Work to be completed: Can you collect every line in the records below that contains the string "Bewertungen" and copy each one in full?

Material provided:
-- -- --

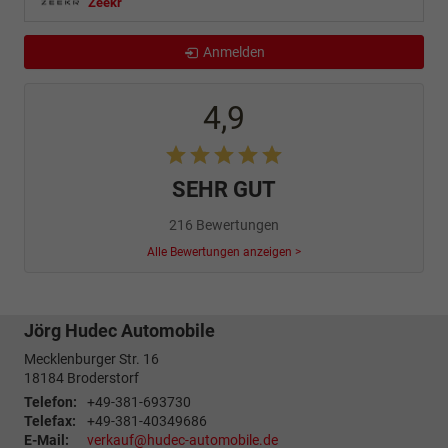
Zeekr
Anmelden
4,9
SEHR GUT
216 Bewertungen
Alle Bewertungen anzeigen >
Jörg Hudec Automobile
Mecklenburger Str. 16
18184
Broderstorf
Telefon:
+49-381-693730
Telefax:
+49-381-40349686
E-Mail:
verkauf@hudec-automobile.de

-- -- --

Solution for this task:
216 Bewertungen
Alle Bewertungen anzeigen >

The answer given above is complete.